L’inizio è sorprendentemente e irresistibilmente comico: il goffo incontro di Mina e Jude nel bagno di un ristorante cinese a New York, dove rimangono bloccati da una serratura difettosa, tra imbarazzo e cattivi odori. Lui americano, altissimo, dinoccolato e dal viso simpaticamente irregolare; lei, italiana negli Usa per lavoro, impacciata e dagli atteggiamenti più tesi, ma pronta ad aprirsi a un’ipotesi d’amore dopo tante sofferenze. L’inizio della loro storia d’amore è tenerissimo, ma fragile come tanti amori. E anche il matrimonio – bella la scena della festa, piena di gioia e di musica (sulle note di “What a feeling”) – e la successiva gravidanza sono vissuti in modo asimmetrico: fin dall’ipotesi di rientro di Mina in Italia, lui forza sempre un po’ la sua volontà, più incerta, forse a causa delle ferite del passato (orfana di madre, non ha più rapporti con il padre ed è sola al mondo). Poi la nascita del figlio porrà nuovi e più drammatici ostacoli sulla loro strada, soprattutto quando una veggente metterà strane idee di “purezza” in testa alla giovane madre.

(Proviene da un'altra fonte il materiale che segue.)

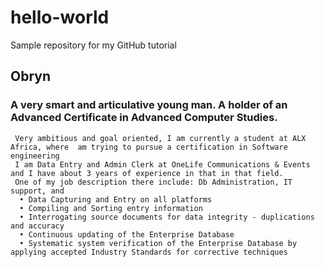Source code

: # hello-world
Sample repository for my GitHub tutorial
## Obryn
### A very smart and articulative young man. A holder of an Advanced Certificate in Advanced Computer Studies.
     Very ambitious and goal oriented, I am currently a student at ALX Africa, where  am trying to pursue a certification in Software engineering
     I am Data Entry and Admin Clerk at OneLife Communications & Events and I have about 3 years of experience in that in that field. 
     One of my job description there include: Db Administration, IT support, and 
      •	Data Capturing and Entry on all platforms
      •	Compiling and Sorting entry information
      •	Interrogating source documents for data integrity - duplications and accuracy
      •	Continuous updating of the Enterprise Database
      •	Systematic system verification of the Enterprise Database by applying accepted Industry Standards for corrective techniques


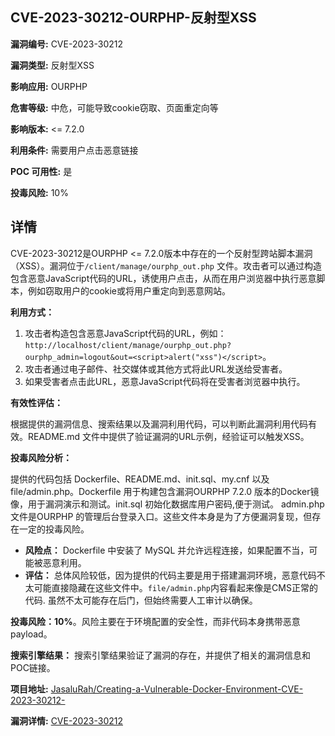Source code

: ## CVE-2023-30212-OURPHP-反射型XSS

**漏洞编号:** CVE-2023-30212

**漏洞类型:** 反射型XSS

**影响应用:** OURPHP

**危害等级:** 中危，可能导致cookie窃取、页面重定向等

**影响版本:** <= 7.2.0

**利用条件:** 需要用户点击恶意链接

**POC 可用性:** 是

**投毒风险:** 10%

## 详情

CVE-2023-30212是OURPHP <= 7.2.0版本中存在的一个反射型跨站脚本漏洞（XSS）。漏洞位于`/client/manage/ourphp_out.php` 文件。攻击者可以通过构造包含恶意JavaScript代码的URL，诱使用户点击，从而在用户浏览器中执行恶意脚本，例如窃取用户的cookie或将用户重定向到恶意网站。

**利用方式：**

1.  攻击者构造包含恶意JavaScript代码的URL，例如：`http://localhost/client/manage/ourphp_out.php?ourphp_admin=logout&out=<script>alert("xss")</script>`。
2.  攻击者通过电子邮件、社交媒体或其他方式将此URL发送给受害者。
3.  如果受害者点击此URL，恶意JavaScript代码将在受害者浏览器中执行。

**有效性评估：**

根据提供的漏洞信息、搜索结果以及漏洞利用代码，可以判断此漏洞利用代码有效。README.md 文件中提供了验证漏洞的URL示例，经验证可以触发XSS。

**投毒风险分析：**

提供的代码包括 Dockerfile、README.md、init.sql、my.cnf 以及 file/admin.php。Dockerfile 用于构建包含漏洞OURPHP 7.2.0 版本的Docker镜像，用于漏洞演示和测试。init.sql 初始化数据库用户密码,便于测试。 admin.php文件是OURPHP 的管理后台登录入口。这些文件本身是为了方便漏洞复现，但存在一定的投毒风险。

*   **风险点：** Dockerfile 中安装了 MySQL 并允许远程连接，如果配置不当，可能被恶意利用。
*   **评估：**  总体风险较低，因为提供的代码主要是用于搭建漏洞环境，恶意代码不太可能直接隐藏在这些文件中。`file/admin.php`内容看起来像是CMS正常的代码. 虽然不太可能存在后门，但始终需要人工审计以确保。

**投毒风险：10%**。风险主要在于环境配置的安全性，而非代码本身携带恶意payload。

**搜索引擎结果：**
搜索引擎结果验证了漏洞的存在，并提供了相关的漏洞信息和POC链接。

**项目地址:** [JasaluRah/Creating-a-Vulnerable-Docker-Environment-CVE-2023-30212-](https://github.com/JasaluRah/Creating-a-Vulnerable-Docker-Environment-CVE-2023-30212-)

**漏洞详情:** [CVE-2023-30212](https://nvd.nist.gov/vuln/detail/CVE-2023-30212)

Saverio Costanzo, ormai affermato regista di talento dopo gli apprezzamenti (anche internazionali) per i precedenti Private, In memoria di me e La solitudine dei numeri primi, con il suo quarto film conferma la predilezione per storie drammatiche, apparentemente “piccole” e claustrofobiche ma in grado di rappresentare drammi esistenziali sinceri, contemporanei, universali. Qui, ispirandosi al romanzo Il bambino indaco di Marco Franzoso, rappresenta un tema classico, la deriva di un amore messo in crisi dalla nascita di un figlio, in modo angosciosamente moderno: vuoi per lo stile, spezzato e nervoso grazie a un uso agile e disinvolto della macchina da presa (e del digitale, che dà ampia libertà di movimento alle scene a questo piccolo film, girato a New York in inglese, in poche settimane e con budget ridotto), vuoi per il tema attuale delle ossessioni “alimentari” della madre vegana che teme per il proprio piccolo ogni tipo di pericolo. Non solo dal cibo, peraltro, ma anche dai cellulari e perfino da ogni altra cosa possa incontrare oltre il pianerottolo. Costanzo è bravo nel non condannare la donna dalle convinzioni vegane, amata dal marito – pur travolto dalla piega degli avvenimenti – in modo tenerissimo, e nel partecipare al loro dramma con una pur sobria e controllata empatia. Ed è efficace nel far parlare le immagini (la protezione metallica sulle scale, la serra sul tetto della casa per l’autosufficienza alimentare), rimanendo incollato ai volti e ai corpi dei protagonisti per far entrare anche lo spettatore nella loro vita.
L’ottimo risultato di un film toccante, ma che può risultare anche respingente per chi al cinema non accetti storie angosciose o sofferte, è garantito oltre che dal talento del regista dalle interpretazioni dei due protagonisti, premiati entrambi alla Mostra di Venezia 2014 e su cui il film poggia quasi per intero: se Alba Rohrwacher, già impiegata da Costanzo nel precedente La solitudine dei numeri primi, è credibilissima nel ruolo di Mina (e coraggiosa nel rischiare le solite ironie per il suo “abbonamento” a ruoli di donne tristi o nevrotiche), l’americano Adam Driver, che dopo piccoli ruoli in Lincoln e A proposito di Davis vedremo nella prossima nuova saga di Star Wars, è perfetto nel rendere lo spiazzamento di un giovane uomo cui crollano pian piano tutte le certezze e che non sa come rimediare agli eventi. E in effetti, l’ingresso a un certo punto della storia con sempre maggior invadenza di un terzo personaggio (la madre di lui, nonna preoccupata per la salute del nipotino), indebolisce una storia fino a quel punto tesa come un film di Polanski, che prende una via da thriller fino ad arrivare a un finale che non convince e che è il punto debole dell’opera. Ma Hungry Hearts (ovvero “cuori affamati”, a indicare il desiderio di vita di Jude e Mina) rimane comunque nella memoria come un tassello importante nella crescita artistica di Saverio Costanzo, che pure non ha ancora espresso del tutto le sue qualità (una mano esperta a collaborare alle sceneggiature non guasterebbe). E soprattutto come un piccolo ma incisivo ritratto di una coppia soggetta ai rischi dell’amore (coniugale e genitoriale): dal possesso all’ansia, dalla pretesa alla disperazione. Un film sincero come le sofferenze dei due personaggi principali (di una verità “fisica” e urticante), perché è sincero lo sguardo del suo autore.